Curator's Take
This article explores a fascinating quantum phenomenon where charging quantum batteries becomes dramatically more efficient by exploiting "indefinite causal order" - essentially allowing charging operations to exist in quantum superposition where their temporal sequence is undefined. The researchers demonstrate that this counterintuitive approach creates periodic "bursts" of enhanced charging efficiency, with longer burst durations as more chargers are added to the system. What makes this particularly compelling is their successful validation on real quantum hardware from IonQ, Quantinuum, and IBM, showing that these exotic quantum thermodynamic effects aren't just theoretical curiosities but can be observed on today's noisy quantum processors. While quantum batteries remain largely academic at this stage, this work pushes the boundaries of our understanding of quantum thermodynamics and could eventually inform the design of more efficient quantum energy storage and transfer protocols.
— Mark Eatherly
Summary
Enhancement of quantum battery performance is a popular subject in quantum thermodynamics. An interesting phenomenon is the quick charging effect [Phys. Rev.

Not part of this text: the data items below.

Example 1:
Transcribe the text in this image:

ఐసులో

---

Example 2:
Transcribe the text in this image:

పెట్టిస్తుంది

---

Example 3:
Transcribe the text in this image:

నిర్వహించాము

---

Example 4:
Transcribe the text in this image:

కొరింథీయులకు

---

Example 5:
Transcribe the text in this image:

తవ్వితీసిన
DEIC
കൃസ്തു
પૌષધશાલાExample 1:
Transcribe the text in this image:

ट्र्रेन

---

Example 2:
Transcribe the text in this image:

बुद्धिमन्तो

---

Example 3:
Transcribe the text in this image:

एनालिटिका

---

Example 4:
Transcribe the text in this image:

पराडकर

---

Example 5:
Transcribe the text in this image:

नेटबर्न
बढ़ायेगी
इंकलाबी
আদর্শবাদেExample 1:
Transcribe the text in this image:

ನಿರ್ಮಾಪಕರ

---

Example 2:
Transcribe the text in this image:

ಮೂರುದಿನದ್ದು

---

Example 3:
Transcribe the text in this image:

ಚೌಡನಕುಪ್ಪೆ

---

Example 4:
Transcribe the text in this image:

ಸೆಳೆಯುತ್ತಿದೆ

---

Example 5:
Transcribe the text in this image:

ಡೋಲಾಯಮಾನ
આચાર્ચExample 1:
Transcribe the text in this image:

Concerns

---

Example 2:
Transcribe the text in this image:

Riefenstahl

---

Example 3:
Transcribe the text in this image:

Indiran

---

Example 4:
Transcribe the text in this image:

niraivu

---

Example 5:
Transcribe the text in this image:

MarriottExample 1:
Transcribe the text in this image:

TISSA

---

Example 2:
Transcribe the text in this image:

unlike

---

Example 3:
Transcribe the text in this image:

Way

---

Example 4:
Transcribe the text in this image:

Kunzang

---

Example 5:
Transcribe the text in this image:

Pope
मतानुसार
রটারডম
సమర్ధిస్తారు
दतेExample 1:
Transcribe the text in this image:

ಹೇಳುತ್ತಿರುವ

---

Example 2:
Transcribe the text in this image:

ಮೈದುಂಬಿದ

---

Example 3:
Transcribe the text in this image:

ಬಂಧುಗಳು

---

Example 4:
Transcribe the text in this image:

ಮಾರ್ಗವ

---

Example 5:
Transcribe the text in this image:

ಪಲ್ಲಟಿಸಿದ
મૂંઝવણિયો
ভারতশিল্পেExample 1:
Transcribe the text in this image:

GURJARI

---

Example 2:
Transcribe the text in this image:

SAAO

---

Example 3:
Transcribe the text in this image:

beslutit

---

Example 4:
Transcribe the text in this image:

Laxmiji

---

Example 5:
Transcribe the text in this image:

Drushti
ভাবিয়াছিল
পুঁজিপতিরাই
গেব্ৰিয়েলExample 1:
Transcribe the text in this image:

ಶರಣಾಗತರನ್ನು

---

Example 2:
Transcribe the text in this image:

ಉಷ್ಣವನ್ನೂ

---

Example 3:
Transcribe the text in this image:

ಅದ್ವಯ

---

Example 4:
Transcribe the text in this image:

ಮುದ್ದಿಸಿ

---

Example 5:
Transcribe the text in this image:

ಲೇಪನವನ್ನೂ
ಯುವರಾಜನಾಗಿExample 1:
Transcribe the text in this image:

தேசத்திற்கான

Res. 6, 023136 (2024)], which has been explored by utilizing a quantum interferometric technique known as superposition of trajectories. A similar technique used to boost quantum battery performance is indefinite causal order. Here, we propose a new charging protocol that utilizes cyclic indefinite causal order, whereby $N$ charging sequences are superposed when utilizing $N$ chargers. We observe charging efficiency bursts when implementing our cyclic indefinite charging protocol. The duration of these bursts increase with $N$. Additionally, we present a circuit model to implement our charging protocol for the two-charger scenario and perform proof-of-concept demonstrations on IonQ, Quantinuum and IBMQ quantum processors. The results validate the existence of charging efficiency bursts as shown by our theoretical analysis and numerical simulations.